A Scarlet Tanager’s bright red feathers can make them look out of place among the canopies of Indiana’s forests. But when they winter near the equator, Scarlet Tanagers look right at home.
“The red coloration of a Scarlet Tanager is made possible by a pigment that the birds cannot create,” explained John “Barny” Dunning, professor of wildlife ecology. “They have to eat certain fruit that has the pigment already in it. Their digestive system can isolate the molecule, put it into their bloodstream and send it to be deposited in developing feathers.”
In plants, the pigment helps make the fruit visible to consumers. It proves useful to male scarlet tanagers as well.
“The color serves as a signaling device to other males, telling them to stay away from their territory,” said Dunning. It signals to females in a different way. “The brighter the male, the more likely they are to mate with the best females.”
During the breeding season, Scarlet Tanagers eat mostly bugs. In the fall, their diet consists mainly of fruit. Fruit is full of sugar, which tanagers convert to fat.
“To make long journeys, tanagers need to pack on migratory fat. They can increase their body weight by more than 50%. Gram for gram, fat stores even more energy than carbohydrates.”
The migration can be demanding. Their journey to South America sometimes stretches over 4,000 miles and the 500-mile crossing of the Gulf of Mexico offers no opportunities to rest.
While people may assume changes in temperature or food availability trigger migrations like these, that is not the case.

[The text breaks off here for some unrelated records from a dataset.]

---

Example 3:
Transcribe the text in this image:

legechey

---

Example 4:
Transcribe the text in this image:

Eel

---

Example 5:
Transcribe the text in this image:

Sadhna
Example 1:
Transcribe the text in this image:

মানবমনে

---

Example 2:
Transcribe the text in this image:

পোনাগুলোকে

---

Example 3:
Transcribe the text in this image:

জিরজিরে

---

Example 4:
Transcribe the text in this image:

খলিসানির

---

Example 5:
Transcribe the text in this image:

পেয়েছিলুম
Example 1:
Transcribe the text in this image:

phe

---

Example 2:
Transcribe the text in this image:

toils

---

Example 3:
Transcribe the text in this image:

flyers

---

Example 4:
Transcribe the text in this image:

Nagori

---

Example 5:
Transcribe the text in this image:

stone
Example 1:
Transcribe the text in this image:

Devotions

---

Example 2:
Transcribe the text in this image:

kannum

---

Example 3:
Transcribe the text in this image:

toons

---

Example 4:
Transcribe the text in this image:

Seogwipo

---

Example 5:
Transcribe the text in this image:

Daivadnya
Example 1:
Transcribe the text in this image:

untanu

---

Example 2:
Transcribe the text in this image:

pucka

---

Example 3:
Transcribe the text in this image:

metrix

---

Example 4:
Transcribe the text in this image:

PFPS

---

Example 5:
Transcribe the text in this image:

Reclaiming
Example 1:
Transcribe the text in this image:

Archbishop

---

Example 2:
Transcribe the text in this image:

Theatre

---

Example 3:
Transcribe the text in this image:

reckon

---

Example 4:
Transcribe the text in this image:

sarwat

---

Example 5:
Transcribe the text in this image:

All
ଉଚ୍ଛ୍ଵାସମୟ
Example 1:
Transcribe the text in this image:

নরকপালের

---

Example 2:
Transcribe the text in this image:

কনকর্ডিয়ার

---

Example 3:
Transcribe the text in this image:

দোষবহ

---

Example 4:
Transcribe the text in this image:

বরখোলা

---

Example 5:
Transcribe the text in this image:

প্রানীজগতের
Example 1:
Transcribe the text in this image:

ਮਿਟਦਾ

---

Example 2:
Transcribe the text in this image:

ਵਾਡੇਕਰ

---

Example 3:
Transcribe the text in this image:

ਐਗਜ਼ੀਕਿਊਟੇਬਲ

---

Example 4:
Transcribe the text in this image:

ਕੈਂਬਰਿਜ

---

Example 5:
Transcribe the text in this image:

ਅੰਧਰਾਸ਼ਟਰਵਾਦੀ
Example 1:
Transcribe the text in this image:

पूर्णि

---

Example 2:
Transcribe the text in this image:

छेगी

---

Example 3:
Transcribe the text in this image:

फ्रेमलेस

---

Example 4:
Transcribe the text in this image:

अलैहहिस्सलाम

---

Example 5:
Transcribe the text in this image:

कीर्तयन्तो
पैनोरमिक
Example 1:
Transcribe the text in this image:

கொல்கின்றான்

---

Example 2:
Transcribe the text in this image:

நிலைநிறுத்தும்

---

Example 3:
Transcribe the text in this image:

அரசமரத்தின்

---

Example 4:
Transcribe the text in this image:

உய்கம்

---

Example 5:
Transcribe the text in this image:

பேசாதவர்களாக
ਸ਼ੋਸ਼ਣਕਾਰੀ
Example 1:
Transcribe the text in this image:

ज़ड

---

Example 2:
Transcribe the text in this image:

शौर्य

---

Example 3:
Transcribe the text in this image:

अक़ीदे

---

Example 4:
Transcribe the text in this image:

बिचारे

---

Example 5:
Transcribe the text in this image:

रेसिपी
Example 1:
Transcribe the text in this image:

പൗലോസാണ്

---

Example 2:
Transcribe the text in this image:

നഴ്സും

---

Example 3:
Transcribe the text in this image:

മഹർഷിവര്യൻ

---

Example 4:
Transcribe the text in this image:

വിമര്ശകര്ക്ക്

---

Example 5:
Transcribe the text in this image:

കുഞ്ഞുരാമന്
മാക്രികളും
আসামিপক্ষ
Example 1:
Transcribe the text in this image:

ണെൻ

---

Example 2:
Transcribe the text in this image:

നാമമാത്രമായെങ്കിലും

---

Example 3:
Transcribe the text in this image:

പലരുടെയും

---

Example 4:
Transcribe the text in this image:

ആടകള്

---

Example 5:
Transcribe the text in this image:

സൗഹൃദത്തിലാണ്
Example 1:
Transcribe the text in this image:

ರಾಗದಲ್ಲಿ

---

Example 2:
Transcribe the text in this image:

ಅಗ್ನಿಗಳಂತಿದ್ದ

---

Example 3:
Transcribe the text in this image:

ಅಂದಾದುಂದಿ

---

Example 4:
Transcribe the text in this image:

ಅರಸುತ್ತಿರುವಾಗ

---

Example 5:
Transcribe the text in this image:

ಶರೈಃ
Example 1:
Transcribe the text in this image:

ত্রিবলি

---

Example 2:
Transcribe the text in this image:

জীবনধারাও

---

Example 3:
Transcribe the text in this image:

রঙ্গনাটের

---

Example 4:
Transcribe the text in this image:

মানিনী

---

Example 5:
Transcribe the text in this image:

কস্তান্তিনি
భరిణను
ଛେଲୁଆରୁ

“In the fall, people ask me if they should leave their bird feeders up,” said Dunning. “They are concerned that providing food encourages birds to stay north too long. There is no need to worry. Species that are truly migratory use the length of the night to determine when they leave. It signals hormonal changes that cause physiological responses.”
Scientists study migratory restlessness, also known as Zugunruhe, to learn about these behaviors.
“If you put a scarlet tanager in captivity, it will hop around its cage nervously as if it’s trying to migrate when the days change length. If you show them something like the moon or stars that they orient to in the fall, migratory birds will hop mostly to the south.”
The effect is similar in the spring when the appropriate cues encourage them to hop north. “They will even respond to cues like the polarized light of the sun. With some cues, they go in the right direction. If you remove those cues, the birds hop in random directions.”
Outside the cage though, Scarlet Tanagers take flight, bringing their unexpected flash of red to Indiana’s treetops.